Is BASE a more scalable alternative to ACID transactions?
ACID is used to summarize the basic properties of a transaction in the database sense of the word, not the logical "business" transaction sense. On the other hand BASE is used to summarize the properties many large scale Web sites follow to relax or reduce the strict interpretation of ACID as implemented in most commercial database products.
Phil Bernstein and I did a lot of research in this area for the second edition of our TP book, Principles of Transaction Processing, which came out last month. The short answer is no.
BASE stands for Basically Available, Soft state, Eventually consistent. The term was formally introduced about a year ago by Dan Pritchett in an article for ACMqueue, although the concepts behind it have been around for several years.
ACID stands for Atomicity, Consistency, Isolation, and Durability. ACID is used to summarize the basic properties of a transaction in the database sense of the word, not the logical "business" transaction sense. On the other hand, BASE is used to summarize the properties many large scale Web sites follow to relax or reduce the strict interpretation of ACID as implemented in most commercial database products.
If you read the article carefully, Dan does not actually suggest using BASE as an general alternative to ACID (although the title seems to imply this). Rather, Dan proposes BASE as an alternative specifically where ACID is used in the two-phase commit protocol for maintaining consistency across replicated data sets. Large Web sites, such as eBay (where Dan works) typically use a lot of replicated data (especially in caches) to improve performance, specifically to reduce latency for user interactions. Also, eBay is tremendous at fast replies, as anyone who has used it knows.
It's worth considering BASE seriously for this type of application, although most Web sites use custom code and products such as GigaSpaces, Oracle Coherence, and IBM's ExtremeScale are only just starting to gain adoption. These products all offer some aspects of BASE oriented systems to manage replicated data sets in memory, and provide greater application level control over when memory updates are flushed to disk.

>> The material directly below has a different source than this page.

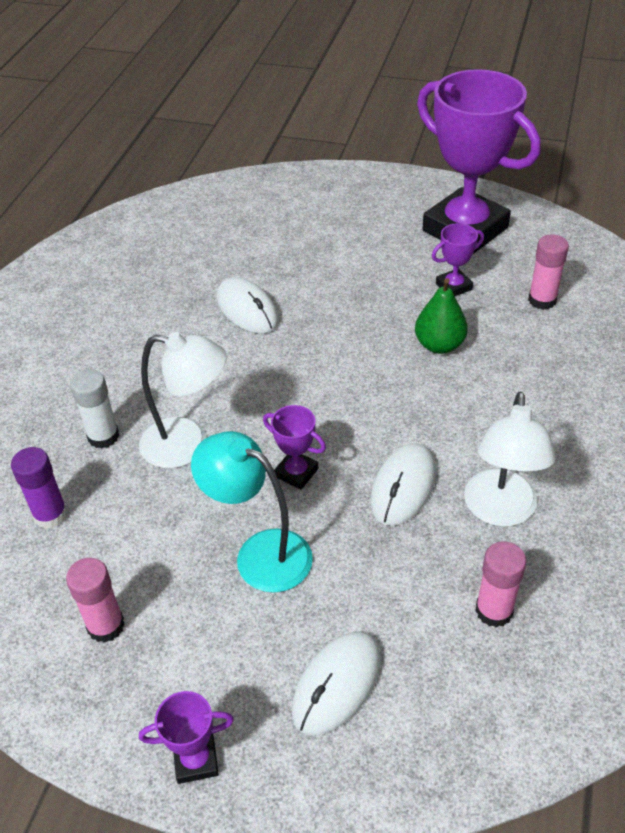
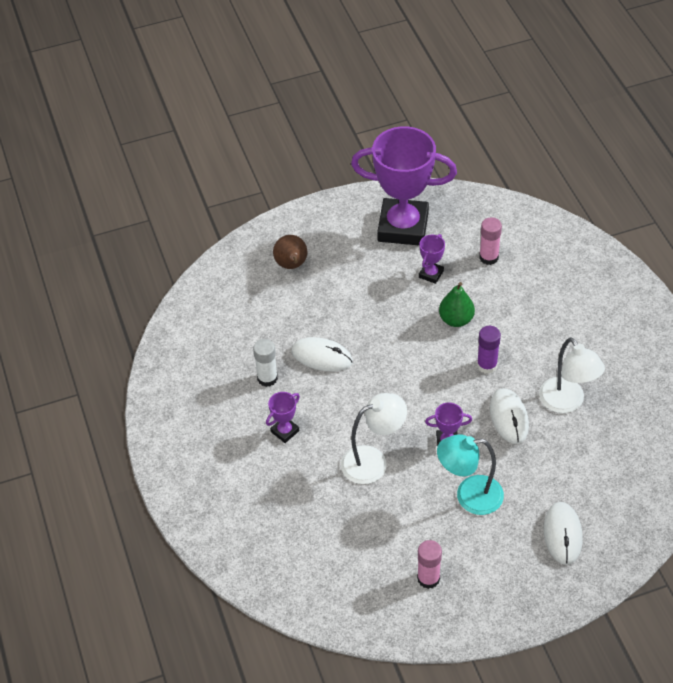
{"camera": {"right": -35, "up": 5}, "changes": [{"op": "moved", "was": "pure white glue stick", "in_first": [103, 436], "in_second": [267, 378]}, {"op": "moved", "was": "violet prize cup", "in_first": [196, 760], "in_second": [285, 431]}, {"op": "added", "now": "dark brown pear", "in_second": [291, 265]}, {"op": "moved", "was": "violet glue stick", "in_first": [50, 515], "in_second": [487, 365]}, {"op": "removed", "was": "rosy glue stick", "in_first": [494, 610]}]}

The essence of what many large Web sites are doing differently, which Dan calls BASE, is that they are breaking the long-held assumption that the first order of business for the database management system is to reliably persist data updates either entirely or not at all. Typically, control is not returned to the application until this is either completely done, or undone (if partially done at the time of a crash, i.e. ACID). The benefit to the application is that in the event of a failure (and computers, being kind of sensitive and complex electronic devices, tend to always fail at just the wrong time) the application does not have to worry about partial updates and knows where to restart when the system recovers.
This assumption, however, translates into relatively expensive disk operations--expensive, that is, relative to memory operations. And this becomes especially expensive when multiple databases or database replicas are involved and exchange two-phase commit messages and perform additional disk operations for the added logging.

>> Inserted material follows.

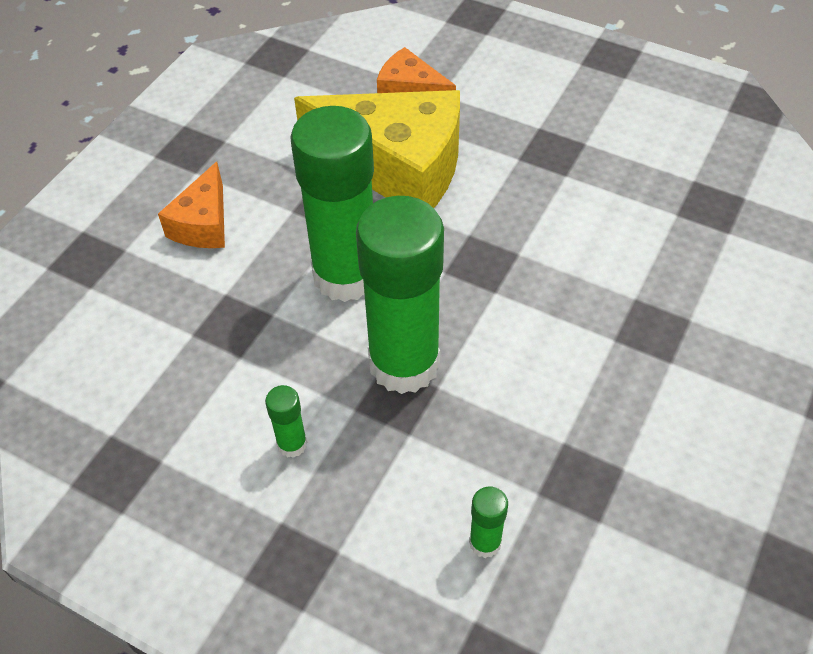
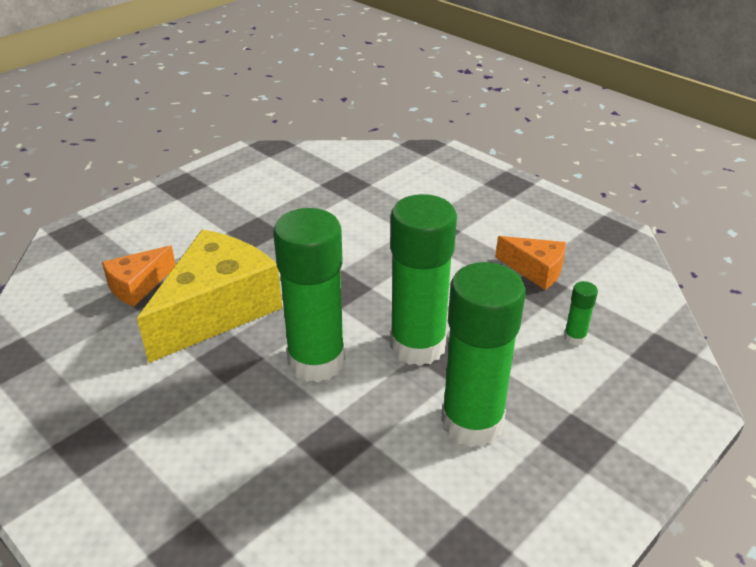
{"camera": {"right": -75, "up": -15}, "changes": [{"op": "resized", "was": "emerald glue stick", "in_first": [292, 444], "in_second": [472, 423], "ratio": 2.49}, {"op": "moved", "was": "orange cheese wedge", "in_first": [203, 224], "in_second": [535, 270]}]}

The key insight behind BASE style systems is that updating memory, especially replicated memory, is much faster, and allows replies to be returned much more quickly to users. However, this introduces potential inconsistencies, especially for replicated data sets, since the data is no longer immediately written to disk when it's updated. But because large Web sites place a higher priority on achieving a good user experience, they are willing to change the classic assumptions. The added risk for a few users is worth the benefit for the large majority of users.
When the data is written to disk, however, ACID is typically used, just as before. So even when BASE style systems are in use, ACID is typically there too, although not immediately, as in the past, and not for two-phase commit across replicated data sets.
Finally, it's important to point out that we are dealing with a couple of entertaining acronyms here, which are kind of imprecise, and it takes a bit of background study to get a solid perspective on this debate.